### Text excerpt
= = = =

This is very cool, but a little opaque at first read... To get a quicker and digestible intro, watch the video introduction (linked on the page): http://www.youtube.com/watch?v=OpaiGYxkSuQ
Well, the example(at least the first one) in that video is bit skewed. First, he runs gzip and then immediately runs 'parallel gzip' without dropping disk caches. So in the later case the bottleneck would be CPU rather than disk IO(everything read from disk cache in the RAM). IMO I expect for the work that is IO bound we won't see any significant improvement using parallel or anything similar.
Here's an imagemagick example; over six minutes with xargs, under 20 seconds with parallel
$ ls *.png |wc -l
3580
$ time ls|sed 's/\(.*\)\..*/\1/'|parallel convert {}.png {}.ppm
ls --color 0.00s user 0.01s system 63% cpu 0.016 total
sed 's/\(.*\)\..*/\1/' 0.01s user 0.00s system 39% cpu 0.025 total
parallel convert {}.png {}.ppm 97.39s user 61.87s system 890% cpu 17.883 total
$ time ls|sed 's/\(.*\)\..*/\1/'|xargs -I {} convert {}.png {}.ppm
ls --color 0.01s user 0.00s system 63% cpu 0.016 total
sed 's/\(.*\)\..*/\1/' 0.01s user 0.00s system 39% cpu 0.025 total
xargs -I {} convert {}.png {}.ppm 93.08s user 47.88s system 38% cpu 6:10.88 total
I wrote a simpler one a couple of years ago (http://code.google.com/p/spawntool/) myself. All it does is read commands from stdin, one per line, and keep a desired number of processes running until all command lines are exhausted. Simple.
I wrote my own because I got tired of all kinds of substitution and quoting issues with xargs. With spawn I only need to generate the shell commands and instead of piping them to bash I pipe them to spawn. Also, this means I can easily review your command line generation with less (so that quotes etc. are good) until I eventually switch to sh or spawn.

= = = =

### Dataset items
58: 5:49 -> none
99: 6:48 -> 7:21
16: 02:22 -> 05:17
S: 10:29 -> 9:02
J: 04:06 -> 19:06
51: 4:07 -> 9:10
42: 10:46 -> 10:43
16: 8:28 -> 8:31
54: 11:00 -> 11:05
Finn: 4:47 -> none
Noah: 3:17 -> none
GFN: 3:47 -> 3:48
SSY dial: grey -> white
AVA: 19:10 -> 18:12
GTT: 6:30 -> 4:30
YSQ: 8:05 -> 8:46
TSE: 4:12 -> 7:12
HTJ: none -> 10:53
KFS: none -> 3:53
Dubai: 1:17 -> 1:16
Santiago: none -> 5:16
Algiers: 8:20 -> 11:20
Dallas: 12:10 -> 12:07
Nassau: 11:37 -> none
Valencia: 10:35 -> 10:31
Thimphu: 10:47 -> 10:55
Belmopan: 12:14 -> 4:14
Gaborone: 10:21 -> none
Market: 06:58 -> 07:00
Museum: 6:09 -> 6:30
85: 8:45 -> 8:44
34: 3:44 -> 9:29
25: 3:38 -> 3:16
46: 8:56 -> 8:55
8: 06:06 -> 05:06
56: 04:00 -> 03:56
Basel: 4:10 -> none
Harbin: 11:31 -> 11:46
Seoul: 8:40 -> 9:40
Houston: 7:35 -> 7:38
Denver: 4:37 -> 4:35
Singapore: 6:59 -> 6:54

= = = =

### Work to do
1. In the forum thread about parallel, how many PNG files does the imagemagick example count?
2. Write the next part of the forum thread about parallel, starting after its last sentence.
The rows are separate material and have no connection to the forum thread about parallel.

### Responses in order
1. 3580

2.
As I understand it, xargs only runs on the local machine; GNU parallel can run on remote machines as well. So parallel is the cluster-friendly version of xargs's -P.
Probably, although it doesn't seem to be the focus of xargs.
And the version of xargs that is included with Solaris 10 doesn't have the -P option. In which case, installing gnu parallel is a slightly easier option than installing a different version of xargs.
Because it can be run on the command line, ad hoc. Make -j is great for pre-existing command lists and dependencies. But as the man page describes, parallel is like xargs, which I use all the time on the command line for ad hoc actions (frees me from having to write a bash loop).
make requires a Makefile, whereas one can pass parameters directly to parallel.
There also seems to be a few more options revolving around job success/failure and how to react -- a) ignore failed jobs and report how many at the end, b) cleanly exit as soon as a job fails and c) stop all jobs as soon as one fails.
It can, but that was not its intended purpose. That is, you can figure out a way to map your task to a dependency hierarchy and save it to a Makefile, but why do that when you could use something designed for that?
Examples should be at the top!
(10 years of frustration in that one line message :p)